91 Mesmo lidando com criminosos, Caco Barcellos e Klester Cavalcanti evitaram se colocar em uma postura de superioridade. Abriram suas sensibilidades para as formas de vida particulares das normatizações internas rígidas do mundo do tráfico de drogas, no caso do primeiro, e às razões explicitadas por um matador juramentado no segundo. Estabeleceram “contratos” com regras claras e justificadas na relação com suas fontes, respeitando-as como seres humanos. Procuraram deixar claro para os seus personagens as consequências do relato daquelas realidades sistematizadas na força de um livro, meio de comunicação perene e que exige do leitor um esforço bem maior de interação crítica e reflexão. Foram além de um olhar distanciado e factual e procuraram entender a contemporaneidade com postura crítica.
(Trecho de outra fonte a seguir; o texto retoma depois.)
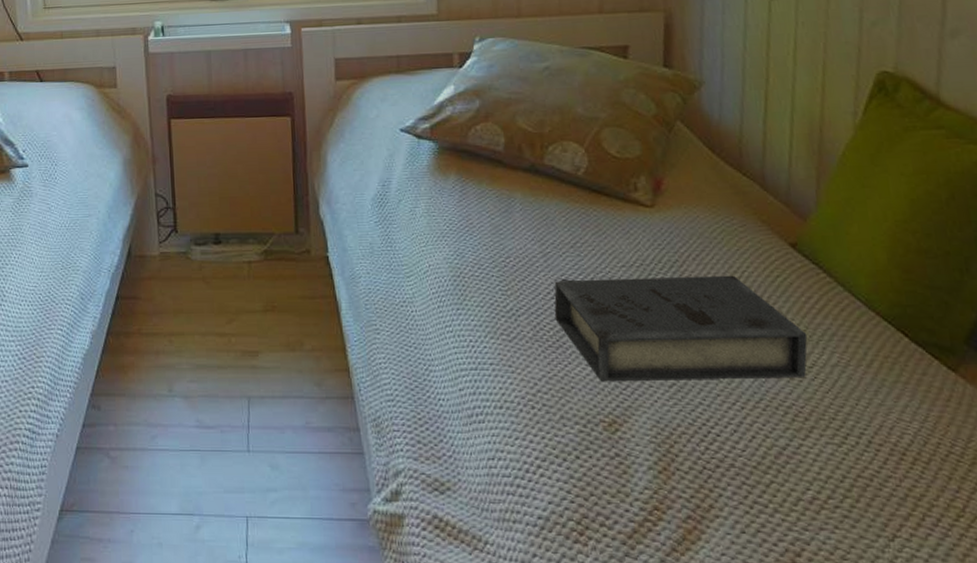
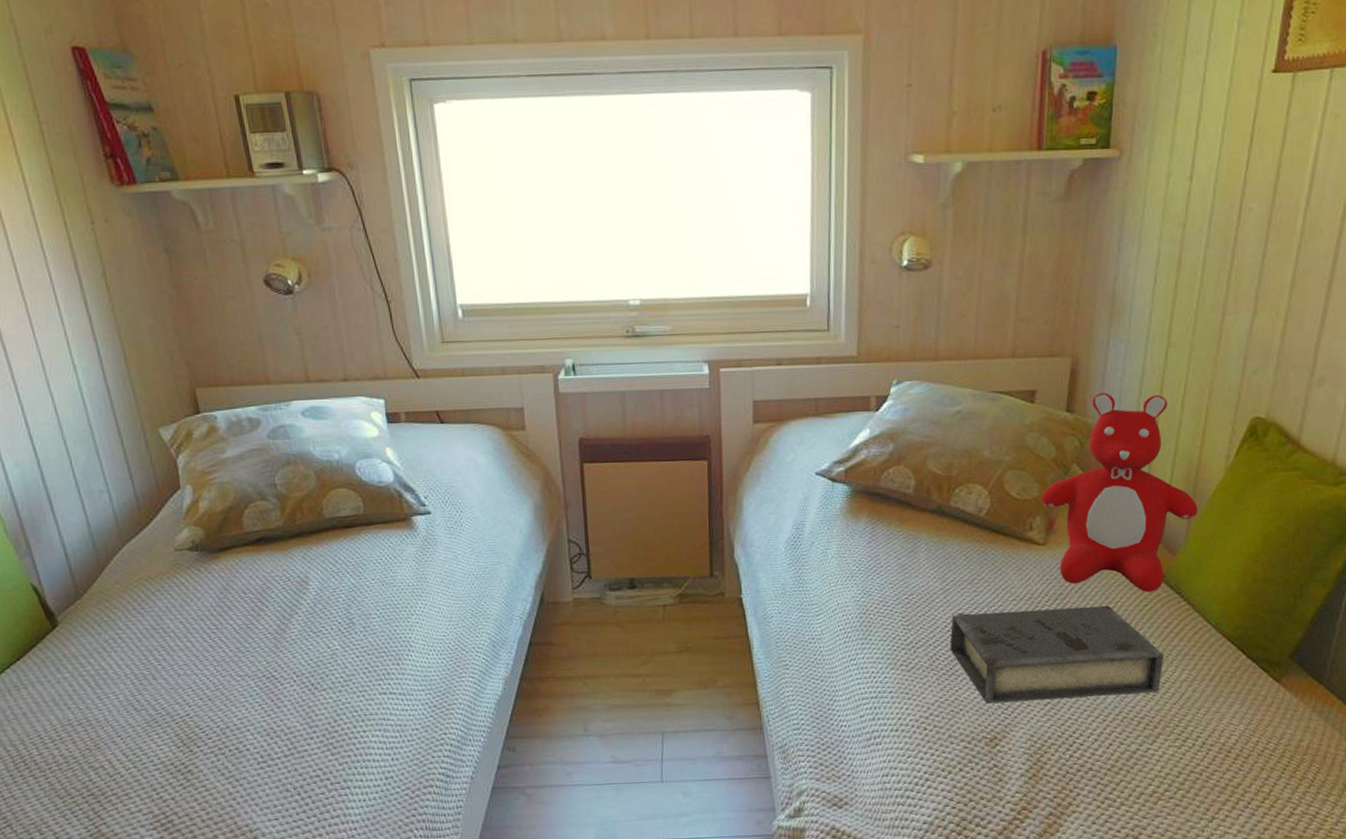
teddy bear: none [643,47,827,261] -> present [1040,392,1198,592]

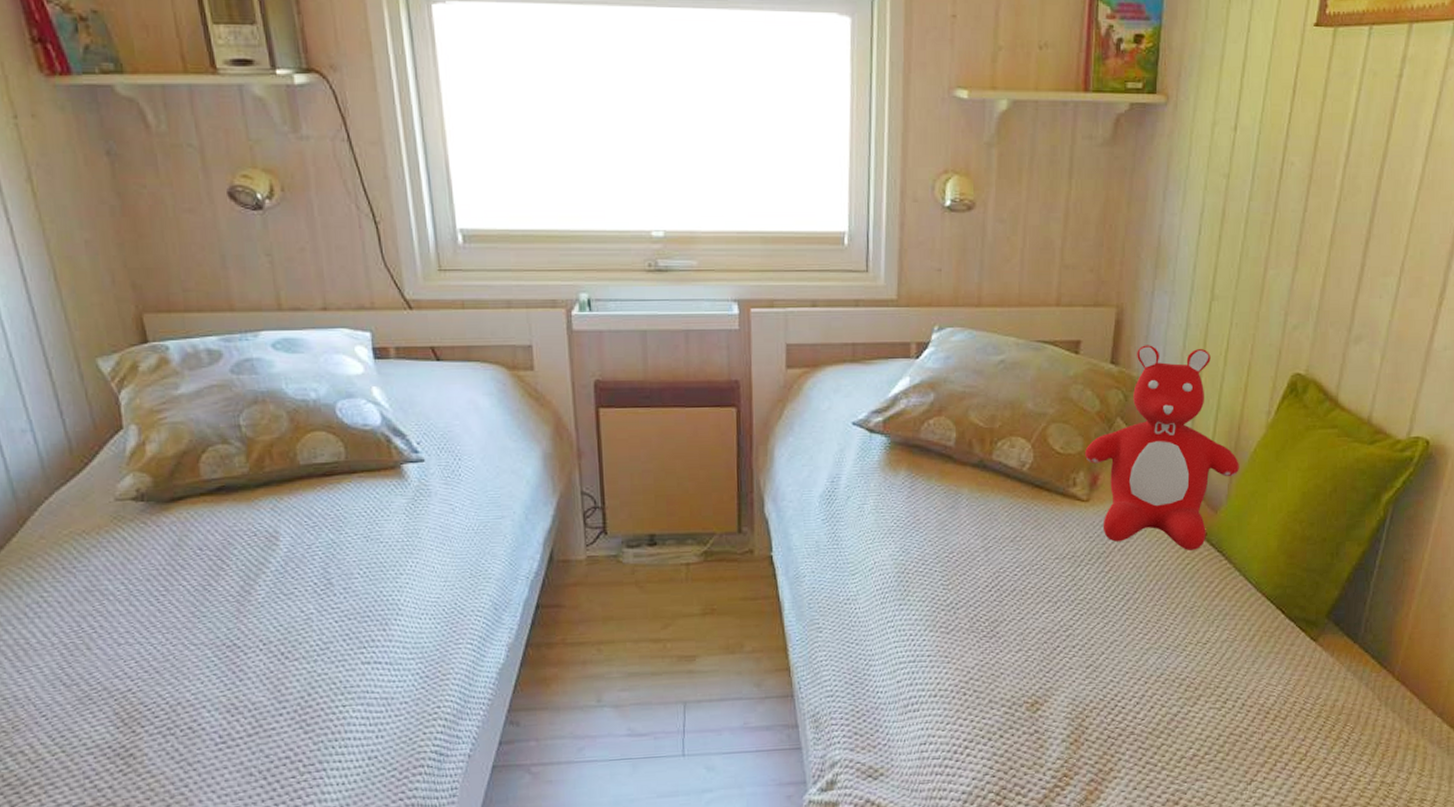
book: present [950,605,1164,704] -> none [991,564,1206,667]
Ao escrever um livro-reportagem, o jornalista ingressa em um território de busca de significações das interações sociais da realidade a serem interpretadas que apresenta aspectos diferenciados das rotinas produtivas com as quais está afeiçoado nos meios de comunicação tradicionais. Bem mais liberto das amarras da cobertura diária rotinizada, com limites de tempo e espaço, em tese, o contato com o mundo da vida dos personagens, essencial para o seu trabalho, pode se dar como um processo dialógico crítico e transformador, com regras claras para o interpretante e o intérprete e marcada pelo potencial emancipatório.